Thank you for the compliment, i really appreciate hearing that because lately i feel like my progress with my young horse is going downhill because i am not a good enough rider that has much experience really training horses. My lesson with a dressage judge tonight def showed me that my horse has SO much potential and i got to see a glimpse of it while riding him  sorry off topic but thank you for the position tip, its a fantastic visual that i will remember!!


----------



## wildberryxX3 (Jun 28, 2010)

You guys look really good! I would say you could roll your shoulders back just a smidge, and that's being picky!  Maybe bend your elbows a little more and keep your thumbs (and eyes) up! But like I said, you guys look great! You and your horse seem to make a great pair! I love how he is really engaging and tracking over with his hind feet!


----------



## MightyEventer (Sep 28, 2010)

wildberryxX3 said:


> You guys look really good! I would say you could roll your shoulders back just a smidge, and that's being picky!  Maybe bend your elbows a little more and keep your thumbs (and eyes) up! But like I said, you guys look great! You and your horse seem to make a great pair! I love how he is really engaging and tracking over with his hind feet!


Thanks!! he is my dream horse!! and i will work on my elbows and eyes next time i ride!


----------



## MightyEventer (Sep 28, 2010)

Here is a recent video of me riding my horse, it was taken this monday. 

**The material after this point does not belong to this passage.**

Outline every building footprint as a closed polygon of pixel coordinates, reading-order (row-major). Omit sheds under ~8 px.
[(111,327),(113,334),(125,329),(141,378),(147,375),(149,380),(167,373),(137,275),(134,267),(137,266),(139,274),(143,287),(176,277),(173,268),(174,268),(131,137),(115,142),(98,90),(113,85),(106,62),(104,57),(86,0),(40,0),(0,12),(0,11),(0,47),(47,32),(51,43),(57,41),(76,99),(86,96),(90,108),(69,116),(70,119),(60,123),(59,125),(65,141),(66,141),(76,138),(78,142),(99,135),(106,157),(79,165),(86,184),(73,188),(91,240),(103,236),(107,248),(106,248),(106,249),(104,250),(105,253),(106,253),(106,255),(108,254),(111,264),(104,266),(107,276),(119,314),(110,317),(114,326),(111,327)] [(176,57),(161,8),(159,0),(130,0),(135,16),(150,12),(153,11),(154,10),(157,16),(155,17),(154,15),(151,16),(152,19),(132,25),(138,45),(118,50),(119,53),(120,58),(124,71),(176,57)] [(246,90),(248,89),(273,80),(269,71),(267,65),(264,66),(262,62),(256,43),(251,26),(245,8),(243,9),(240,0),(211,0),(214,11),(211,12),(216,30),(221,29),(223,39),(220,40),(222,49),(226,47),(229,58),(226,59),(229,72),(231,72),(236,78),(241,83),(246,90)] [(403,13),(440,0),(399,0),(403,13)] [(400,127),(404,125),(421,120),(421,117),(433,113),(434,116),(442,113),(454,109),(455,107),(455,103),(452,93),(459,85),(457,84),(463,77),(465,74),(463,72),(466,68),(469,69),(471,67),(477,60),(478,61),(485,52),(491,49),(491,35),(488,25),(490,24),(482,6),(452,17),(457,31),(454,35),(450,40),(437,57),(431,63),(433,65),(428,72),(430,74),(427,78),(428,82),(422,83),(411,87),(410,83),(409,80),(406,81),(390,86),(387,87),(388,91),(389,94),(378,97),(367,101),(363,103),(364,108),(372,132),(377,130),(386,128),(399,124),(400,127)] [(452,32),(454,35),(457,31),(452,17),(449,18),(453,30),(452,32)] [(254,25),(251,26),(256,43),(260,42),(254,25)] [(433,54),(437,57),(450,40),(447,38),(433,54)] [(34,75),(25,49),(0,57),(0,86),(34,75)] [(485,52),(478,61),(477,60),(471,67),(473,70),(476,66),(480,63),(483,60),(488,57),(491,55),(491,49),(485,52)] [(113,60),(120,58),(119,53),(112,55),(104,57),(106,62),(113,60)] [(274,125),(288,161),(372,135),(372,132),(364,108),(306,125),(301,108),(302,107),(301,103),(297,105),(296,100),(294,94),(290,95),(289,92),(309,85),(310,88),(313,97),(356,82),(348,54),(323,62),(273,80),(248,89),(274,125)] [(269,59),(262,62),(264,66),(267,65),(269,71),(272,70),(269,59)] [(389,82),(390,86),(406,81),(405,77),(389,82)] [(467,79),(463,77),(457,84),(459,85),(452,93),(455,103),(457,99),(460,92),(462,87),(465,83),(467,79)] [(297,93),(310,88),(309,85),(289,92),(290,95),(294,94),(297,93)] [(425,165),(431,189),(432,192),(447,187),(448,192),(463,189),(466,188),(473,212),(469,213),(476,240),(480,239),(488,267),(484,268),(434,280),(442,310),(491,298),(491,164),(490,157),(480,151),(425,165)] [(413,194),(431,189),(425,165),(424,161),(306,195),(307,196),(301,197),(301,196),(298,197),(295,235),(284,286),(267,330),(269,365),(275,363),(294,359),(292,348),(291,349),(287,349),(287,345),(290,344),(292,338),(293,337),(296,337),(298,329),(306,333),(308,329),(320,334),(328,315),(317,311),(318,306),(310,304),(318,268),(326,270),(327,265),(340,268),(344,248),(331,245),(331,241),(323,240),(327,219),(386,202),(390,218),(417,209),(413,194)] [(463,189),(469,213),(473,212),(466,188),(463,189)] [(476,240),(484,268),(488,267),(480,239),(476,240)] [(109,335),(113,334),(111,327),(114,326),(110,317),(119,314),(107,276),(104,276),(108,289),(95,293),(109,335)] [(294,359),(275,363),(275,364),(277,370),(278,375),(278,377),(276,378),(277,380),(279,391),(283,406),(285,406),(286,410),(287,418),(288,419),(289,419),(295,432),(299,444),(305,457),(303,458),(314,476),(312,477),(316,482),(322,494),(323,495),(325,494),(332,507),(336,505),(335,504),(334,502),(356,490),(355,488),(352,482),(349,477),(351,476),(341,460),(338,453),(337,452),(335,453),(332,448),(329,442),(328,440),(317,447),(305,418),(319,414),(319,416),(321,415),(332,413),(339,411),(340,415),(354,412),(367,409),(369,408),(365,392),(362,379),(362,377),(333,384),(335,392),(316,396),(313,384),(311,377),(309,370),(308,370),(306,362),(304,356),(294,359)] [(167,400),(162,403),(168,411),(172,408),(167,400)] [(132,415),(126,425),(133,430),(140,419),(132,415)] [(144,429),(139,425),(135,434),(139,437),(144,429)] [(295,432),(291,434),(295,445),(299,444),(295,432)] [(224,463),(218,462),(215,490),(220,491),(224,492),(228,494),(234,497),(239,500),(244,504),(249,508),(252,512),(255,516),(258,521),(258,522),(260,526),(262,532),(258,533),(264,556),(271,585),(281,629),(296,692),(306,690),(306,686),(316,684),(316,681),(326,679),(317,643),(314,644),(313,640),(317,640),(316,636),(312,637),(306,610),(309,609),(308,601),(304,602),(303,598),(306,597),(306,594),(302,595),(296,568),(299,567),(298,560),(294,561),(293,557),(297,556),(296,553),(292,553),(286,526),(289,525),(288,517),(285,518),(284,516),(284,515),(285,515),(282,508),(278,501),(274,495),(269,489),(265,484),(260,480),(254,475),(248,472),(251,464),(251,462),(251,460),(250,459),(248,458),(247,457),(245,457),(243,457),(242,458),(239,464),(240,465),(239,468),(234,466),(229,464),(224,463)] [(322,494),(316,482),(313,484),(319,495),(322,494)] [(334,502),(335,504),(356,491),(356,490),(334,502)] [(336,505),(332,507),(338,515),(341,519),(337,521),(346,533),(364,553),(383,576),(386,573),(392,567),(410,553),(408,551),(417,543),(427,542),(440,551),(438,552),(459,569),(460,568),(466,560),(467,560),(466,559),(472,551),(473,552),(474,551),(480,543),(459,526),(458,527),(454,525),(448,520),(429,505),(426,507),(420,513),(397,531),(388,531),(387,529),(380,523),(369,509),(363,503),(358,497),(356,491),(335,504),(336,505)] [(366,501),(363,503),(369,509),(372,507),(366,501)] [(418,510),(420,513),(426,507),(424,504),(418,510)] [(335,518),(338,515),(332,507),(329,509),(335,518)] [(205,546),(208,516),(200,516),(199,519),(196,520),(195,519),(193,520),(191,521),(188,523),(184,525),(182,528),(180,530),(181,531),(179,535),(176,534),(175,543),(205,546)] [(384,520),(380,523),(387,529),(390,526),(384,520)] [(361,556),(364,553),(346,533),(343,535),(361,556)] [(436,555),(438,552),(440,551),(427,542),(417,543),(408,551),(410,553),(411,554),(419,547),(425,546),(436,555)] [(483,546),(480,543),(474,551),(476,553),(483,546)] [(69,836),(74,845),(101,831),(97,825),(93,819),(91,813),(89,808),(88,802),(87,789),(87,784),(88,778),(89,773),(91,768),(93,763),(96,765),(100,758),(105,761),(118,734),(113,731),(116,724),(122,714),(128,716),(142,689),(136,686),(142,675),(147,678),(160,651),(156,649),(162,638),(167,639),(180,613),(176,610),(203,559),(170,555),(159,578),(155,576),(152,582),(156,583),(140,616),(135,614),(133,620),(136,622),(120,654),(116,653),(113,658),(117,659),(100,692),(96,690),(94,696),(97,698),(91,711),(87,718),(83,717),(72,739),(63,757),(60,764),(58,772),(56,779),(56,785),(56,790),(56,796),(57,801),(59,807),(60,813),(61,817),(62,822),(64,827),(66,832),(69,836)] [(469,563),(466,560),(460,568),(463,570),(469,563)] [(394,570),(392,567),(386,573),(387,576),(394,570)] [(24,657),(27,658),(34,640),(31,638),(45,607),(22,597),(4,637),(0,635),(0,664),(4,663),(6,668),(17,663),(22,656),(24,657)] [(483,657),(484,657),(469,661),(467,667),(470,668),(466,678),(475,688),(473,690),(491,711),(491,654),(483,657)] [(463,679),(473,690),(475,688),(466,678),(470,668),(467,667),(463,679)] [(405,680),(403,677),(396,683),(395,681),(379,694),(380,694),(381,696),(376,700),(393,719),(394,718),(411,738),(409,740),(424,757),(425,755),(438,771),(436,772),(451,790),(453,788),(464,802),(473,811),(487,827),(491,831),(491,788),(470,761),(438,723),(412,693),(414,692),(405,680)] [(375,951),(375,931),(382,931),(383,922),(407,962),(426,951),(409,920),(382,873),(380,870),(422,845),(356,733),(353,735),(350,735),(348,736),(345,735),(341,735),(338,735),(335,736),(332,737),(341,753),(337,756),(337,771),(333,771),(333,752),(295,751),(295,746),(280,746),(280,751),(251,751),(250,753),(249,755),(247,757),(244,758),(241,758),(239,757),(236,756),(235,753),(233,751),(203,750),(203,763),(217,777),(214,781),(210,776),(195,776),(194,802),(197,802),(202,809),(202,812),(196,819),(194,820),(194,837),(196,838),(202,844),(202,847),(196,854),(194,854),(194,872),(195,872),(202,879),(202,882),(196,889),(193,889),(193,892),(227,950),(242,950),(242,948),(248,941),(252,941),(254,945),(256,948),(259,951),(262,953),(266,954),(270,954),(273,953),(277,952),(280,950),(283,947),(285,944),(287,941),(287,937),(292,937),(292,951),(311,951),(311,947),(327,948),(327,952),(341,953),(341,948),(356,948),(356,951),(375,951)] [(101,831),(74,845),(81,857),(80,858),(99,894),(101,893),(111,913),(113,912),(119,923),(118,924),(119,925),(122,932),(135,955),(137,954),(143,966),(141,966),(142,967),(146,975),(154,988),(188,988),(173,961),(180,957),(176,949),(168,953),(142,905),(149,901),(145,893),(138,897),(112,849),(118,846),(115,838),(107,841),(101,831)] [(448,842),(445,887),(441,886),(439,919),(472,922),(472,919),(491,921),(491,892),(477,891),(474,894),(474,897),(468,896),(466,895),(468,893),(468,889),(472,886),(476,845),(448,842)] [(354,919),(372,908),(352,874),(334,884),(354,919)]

One of my dressage trainers(not the one in the video) had me lower my stirrups down a hole because i tend to pinch with my leg since my upper leg has trouble fitting in a lot of saddles, but i feel like they are too long, i constantly am trying to "find the stirrups" i dont know if its my pinching habit of if they are too long, when i ride i take my leg away from the saddle from my hip to lengthen my leg and "de-pinch" but they still feel a bit long in the trot and canter, and i end of getting flat footed... what do you guys think? 

Critique?


----------



## EquusPeace (Oct 17, 2010)

I can see more of the posting hands now w/ the video  I think if you decrease the movement in your posting, it will help a ton with the hands


----------



## MightyEventer (Sep 28, 2010)

EquusPeace said:


> I can see more of the posting hands now w/ the video  I think if you decrease the movement in your posting, it will help a ton with the hands


Thanks! I'll see how that works


----------



## monkeyleap (Dec 16, 2010)

Hm, like all the others said, over all, you have a good position, but I think you just need heels down, and look up. I agree that even non dressage riders should work on that.


----------



## MightyEventer (Sep 28, 2010)

monkeyleap said:


> Hm, like all the others said, over all, you have a good position, but I think you just need heels down, and look up. I agree that even non dressage riders should work on that.


Thank you, I'll be sure to start working on those flaws soon


----------